SELECTED EXCERPT:
— begin —

Skip to content

jzhou77/apple-podcast-transcript-extractor

 
 

Repository files navigation

Apple Podcasts Transcript Extractor

This script extracts transcripts from the Podcasts app on macOS.

Installation

  1. Clone the repository
  2. Install dependencies: npm install

Usage

Note: You need to download the desired podcast episode(s) before you can extract the transcript.

Batch Mode

To process all TTML files in your Apple Podcasts cache:

node extractTranscript.js [--timestamps]

This will:

  1. Find all TTML files in ~/Library/Group Containers/243LU875E5.groups.com.apple.podcasts/Library/Cache/Assets/TTML
  2. Create a ./transcripts directory
  3. Save each transcript as ./transcripts/<podcase_name> <episode_title>.txt

Note the podcast name and episode title are extracted from the SQLite database at Library/Group Containers/243LU875E5.groups.com.apple.podcasts/Documents/MTLibrary.sqlite.

— end —

THE TASKS:
1 – In the Apple Podcasts transcript extractor page above, rewrite the paragraph that begins "Note the podcast name" more briefly, keeping its main facts.
2 – Write the next part of the Apple Podcasts transcript extractor page, starting after its last sentence.

RECORDS SHOWN:
— begin —

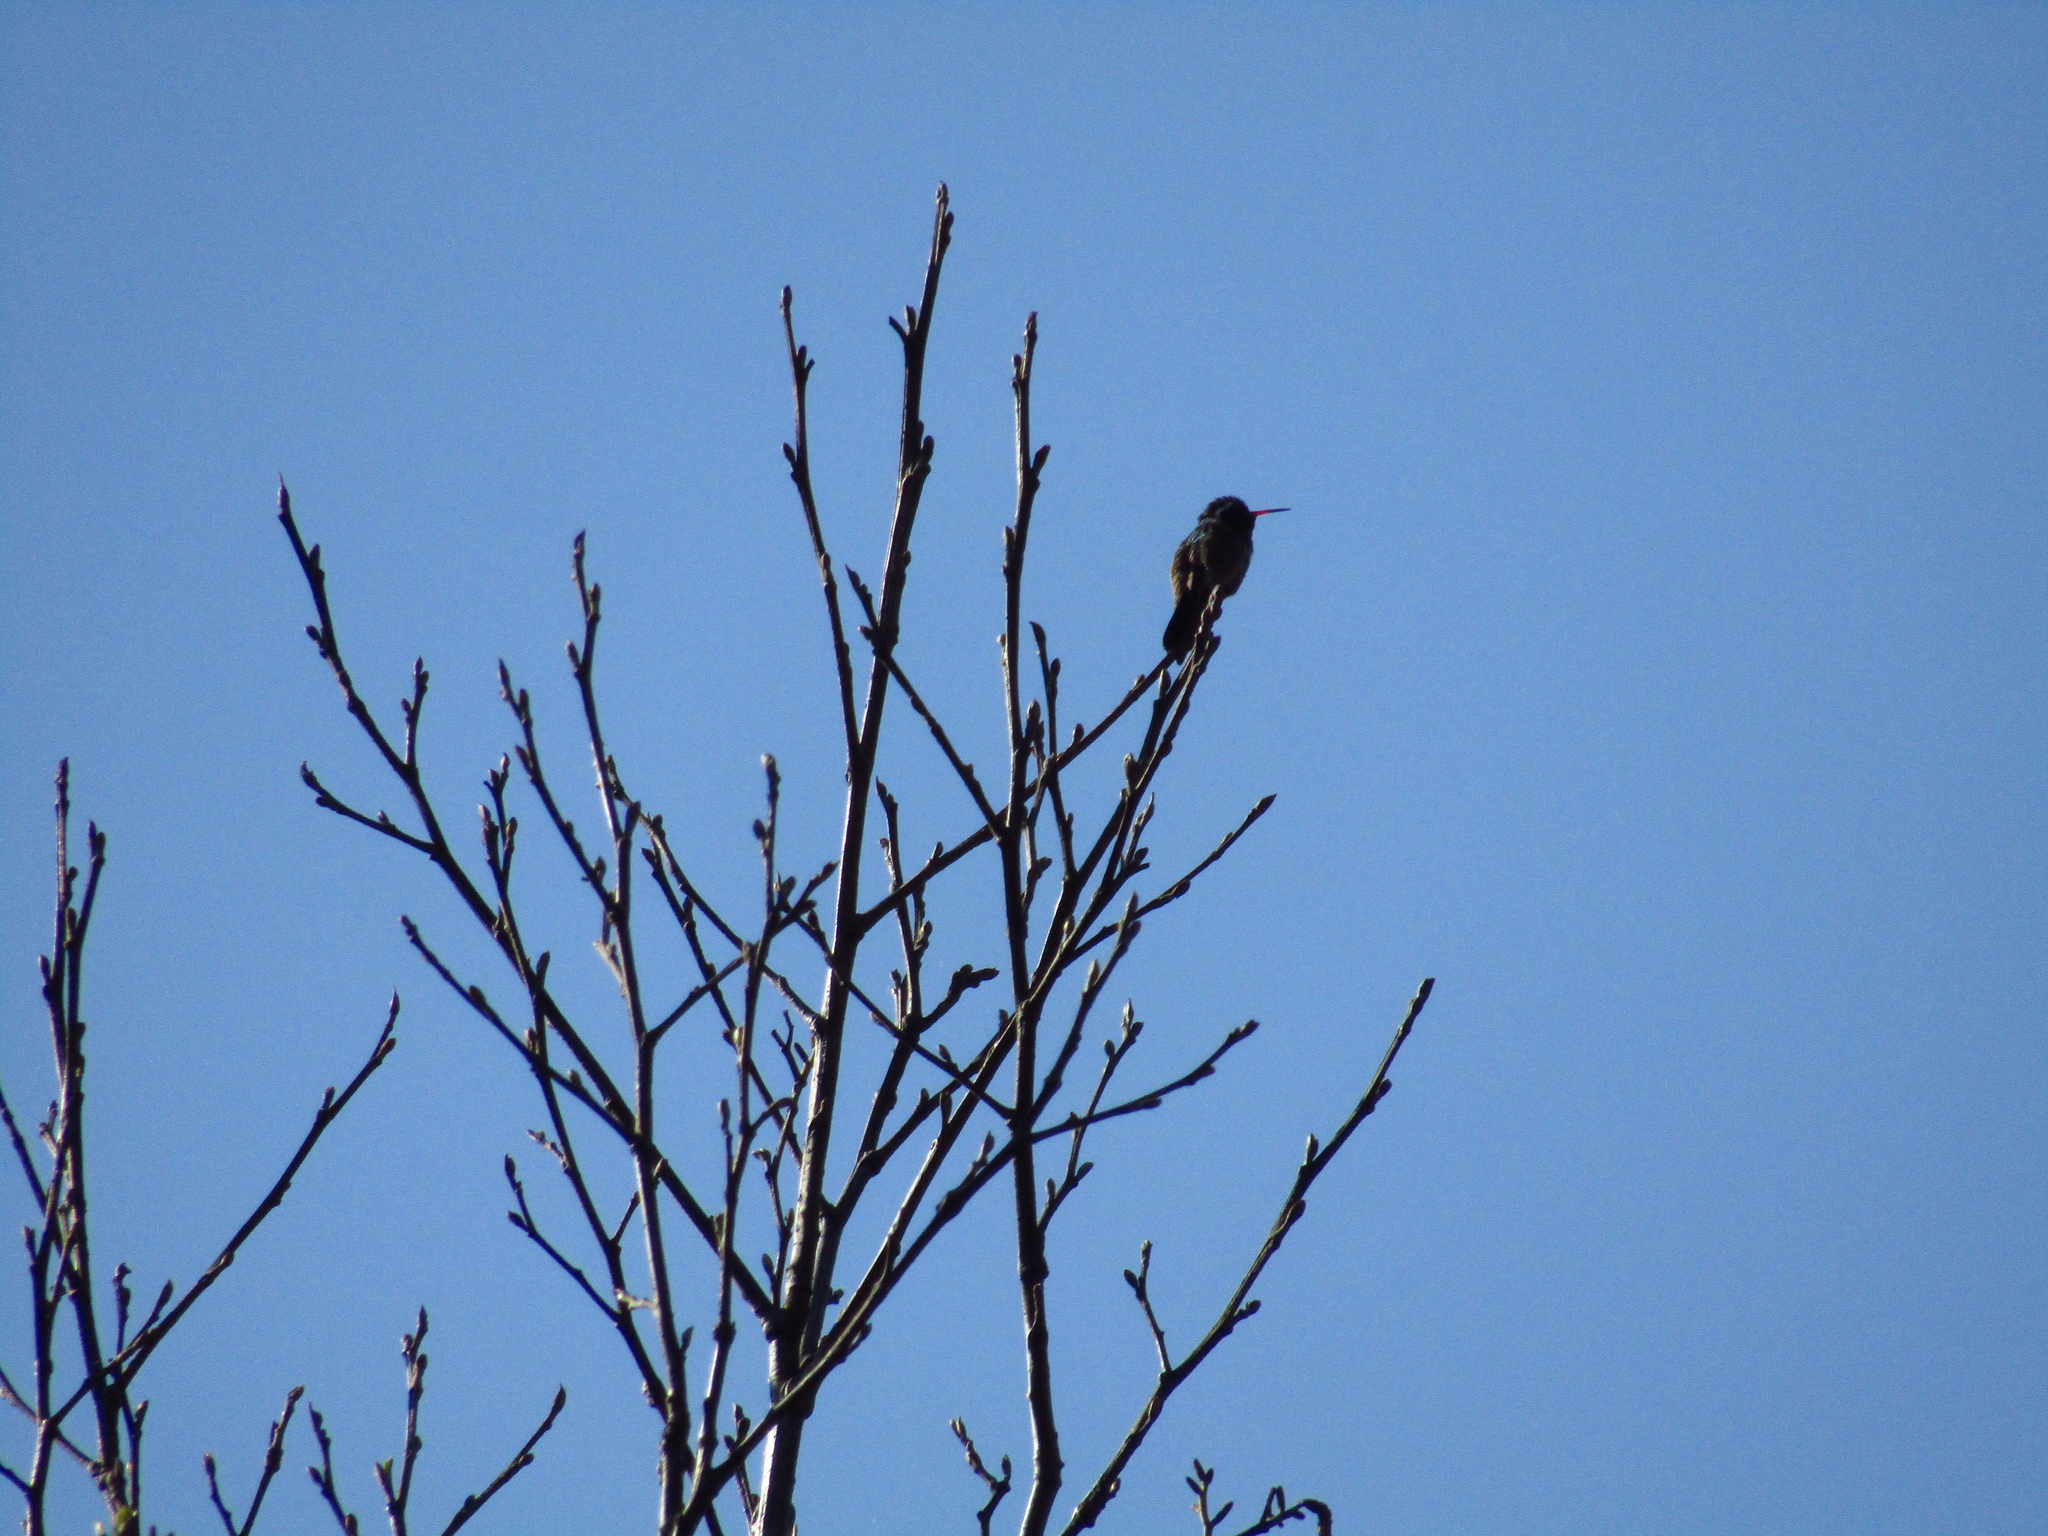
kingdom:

— end —
— begin —

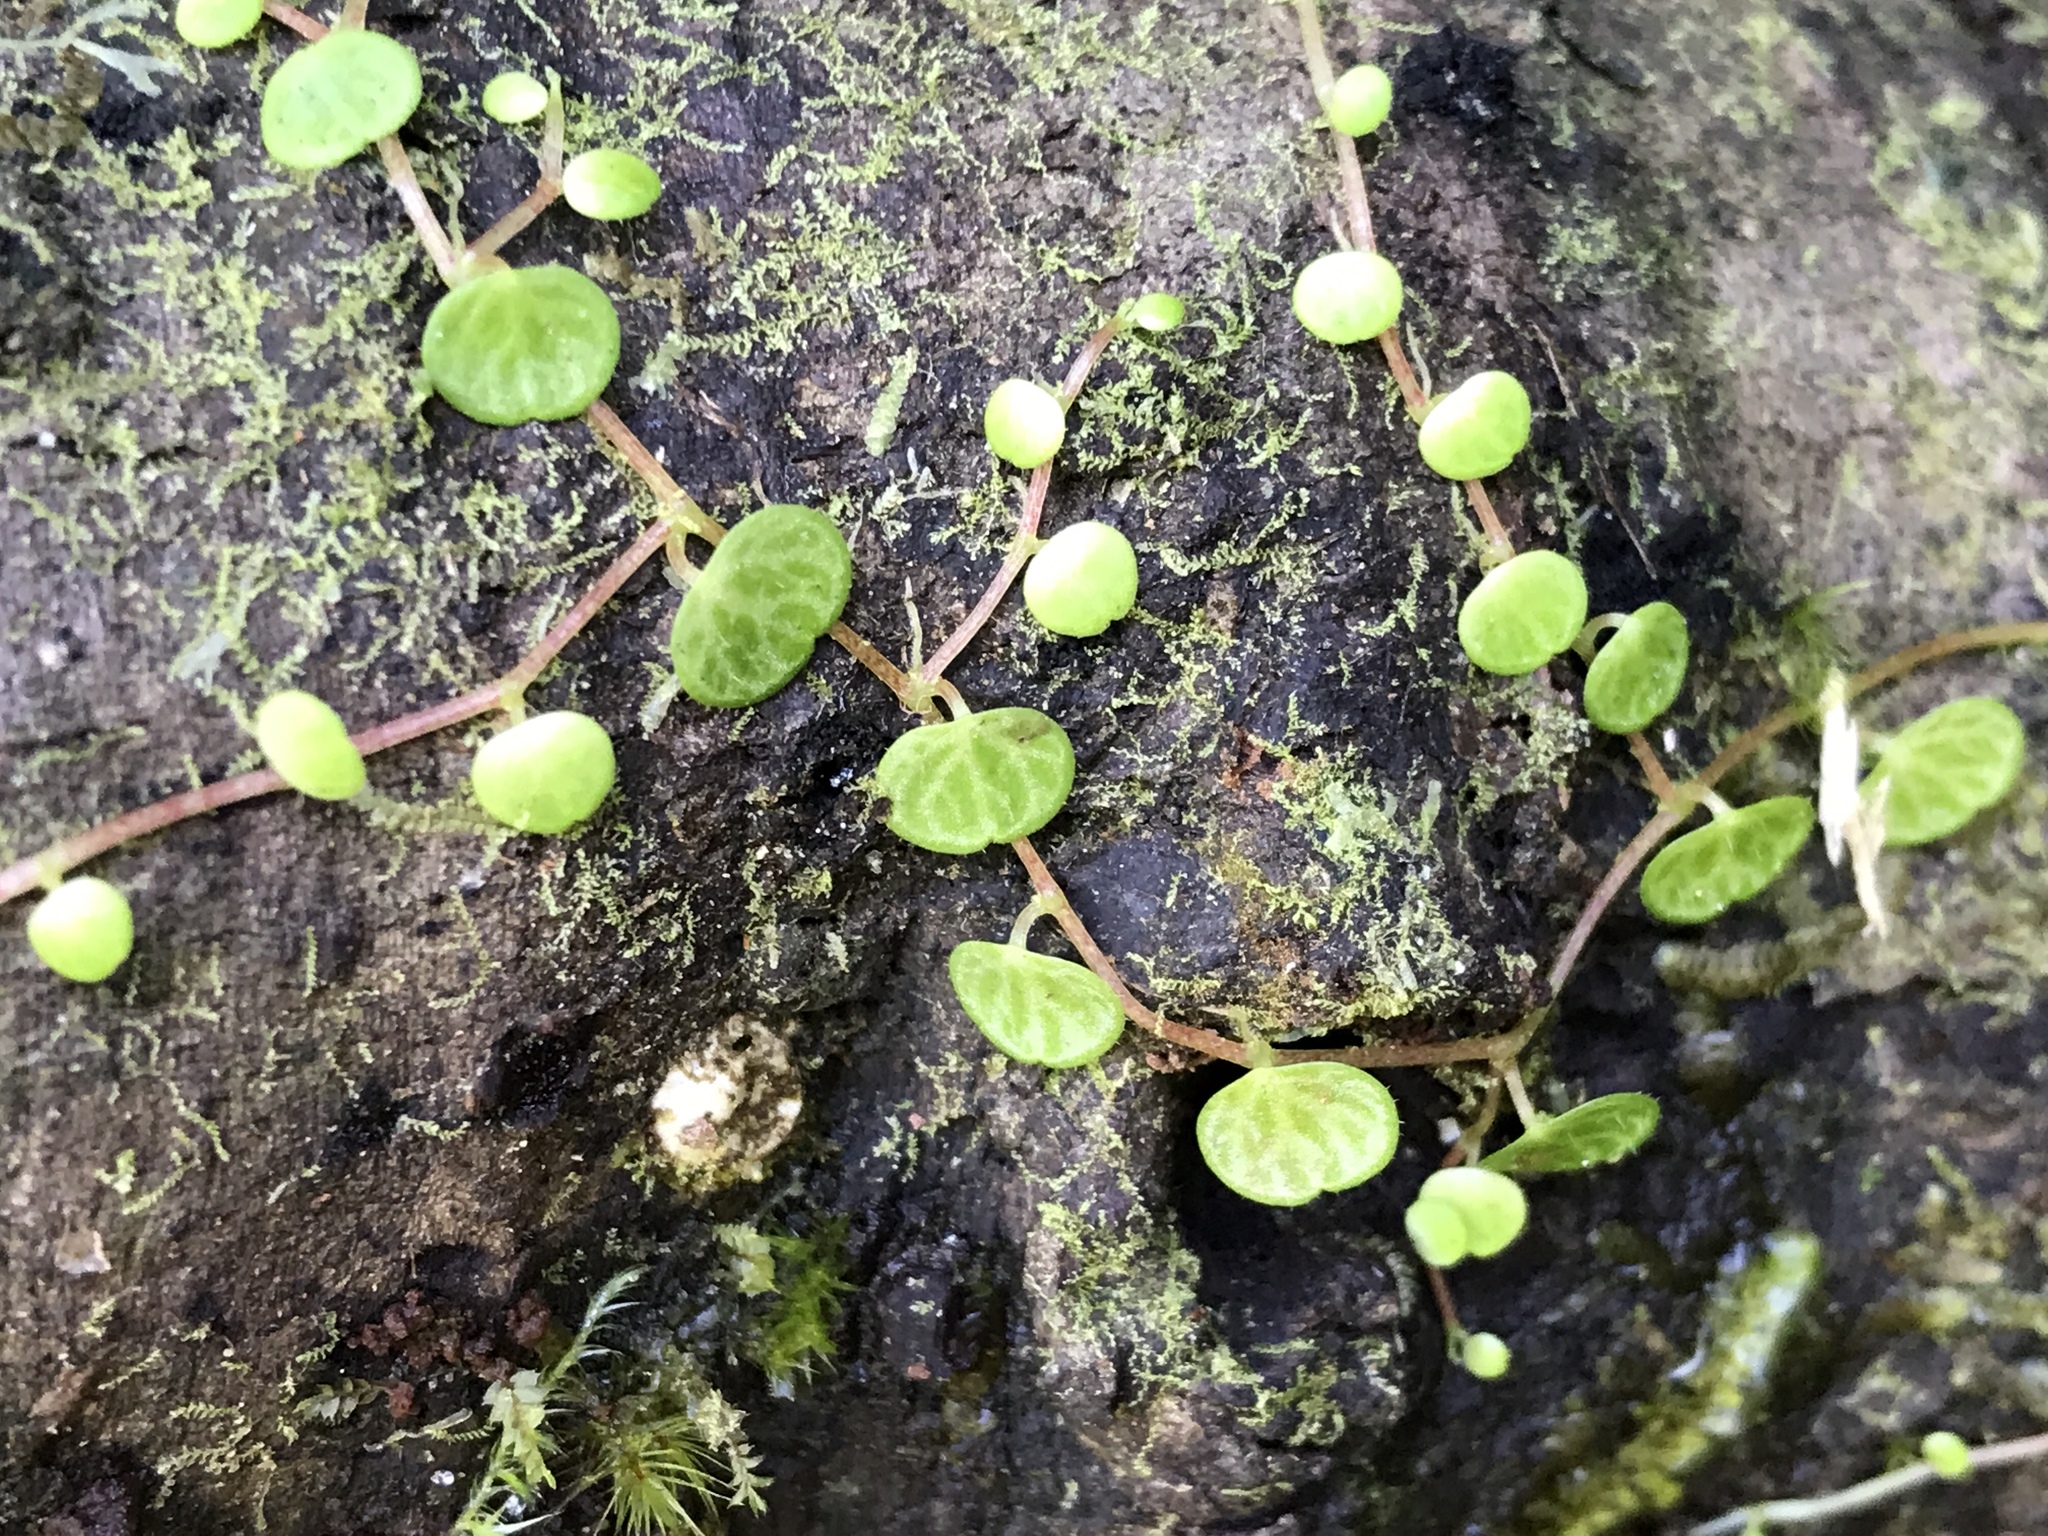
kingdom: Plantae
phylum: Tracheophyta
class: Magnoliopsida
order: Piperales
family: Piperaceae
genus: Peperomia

— end —
— begin —

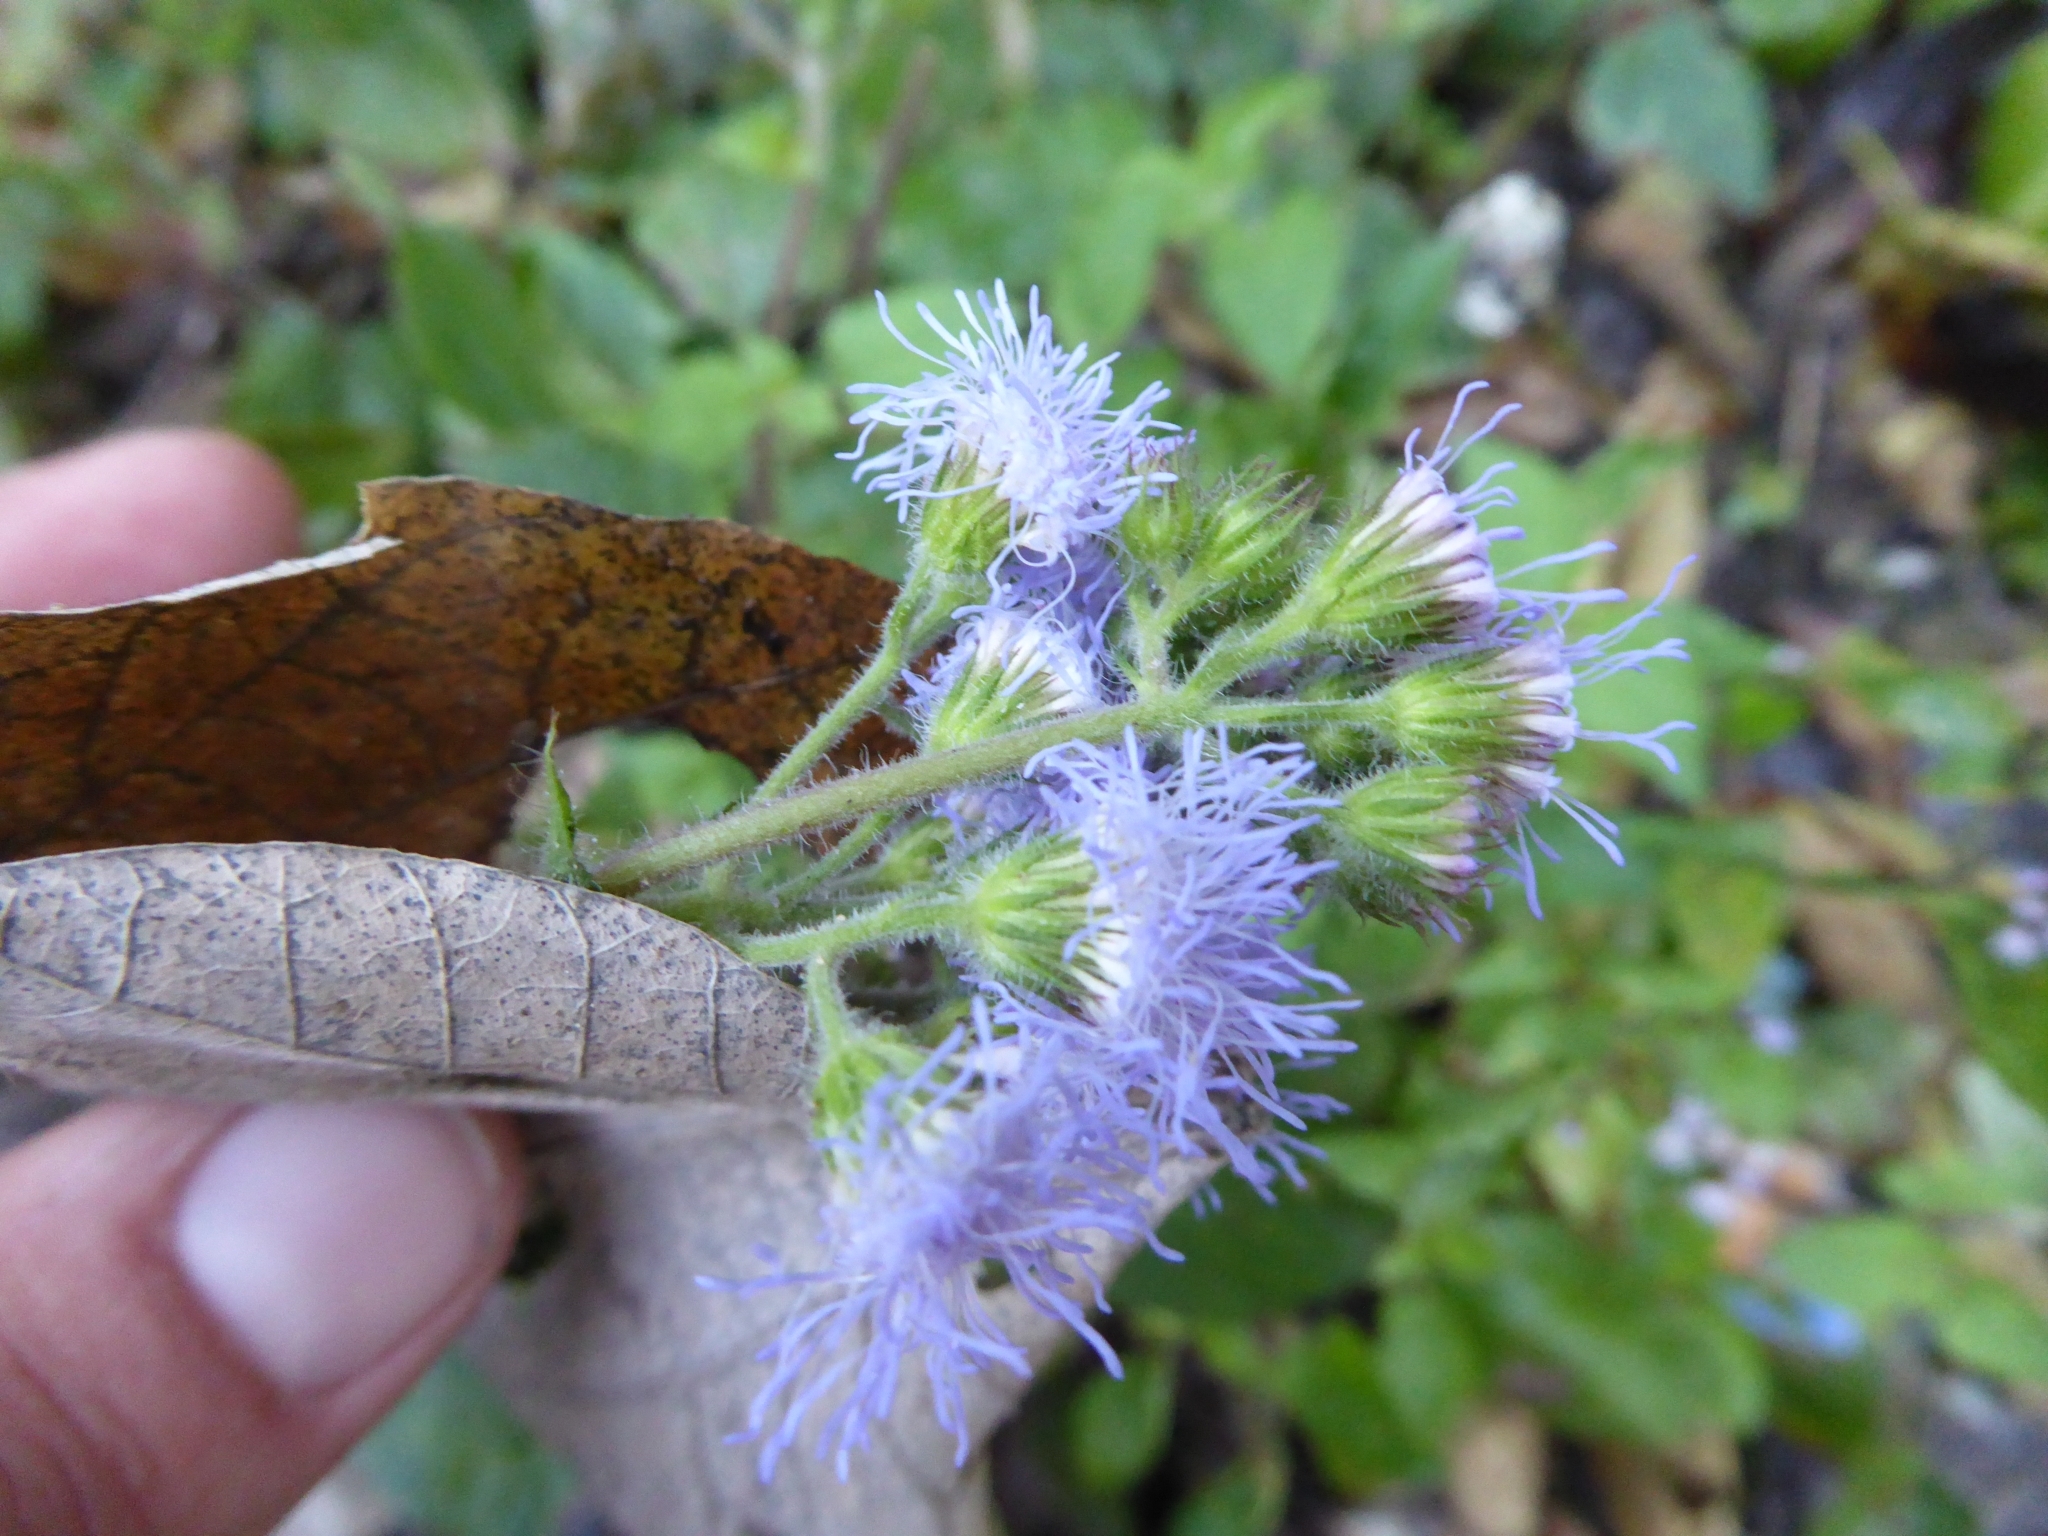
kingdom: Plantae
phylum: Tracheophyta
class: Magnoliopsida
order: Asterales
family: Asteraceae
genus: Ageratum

— end —

ANSWERS TO THE EXERCISE:
1 – The podcast name and episode title come from the SQLite database at Library/Group Containers/243LU875E5.groups.com.apple.podcasts/Documents/MTLibrary.sqlite.

2 –
Sample output is:

$ ls ./transcripts
Secret Leaders - Hermann Hauser- The Man Who Saved Apple from Bankruptcy.txt
Secret Leaders - How to Earn Millions by charging $0.txt
Secret Leaders - I built a $2bn Company By Paying Everybody The Same As Me - Nicola Kilner.txt
Secret Leaders - Spencer Matthews- How pushing my body to the limit changed my life.txt
The BugBash Podcast - Ergonomics, reliability, durability.txt
The BugBash Podcast - Every map is wrong, but we made one anyway.txt
The BugBash Podcast - FoundationDB- From Idea to Apple Acquisition.txt
The Intelligence from The Economist - Against the clock- Gaza peace talks.txt
The Intelligence from The Economist - All the president’s money men- the Trumponomics team.txt
The Intelligence from The Economist - Billions of voices heard- a year of elections.txt

Timestamps Option

Add --timestamps to include timestamps for each paragraph in the format [HH:MM:SS].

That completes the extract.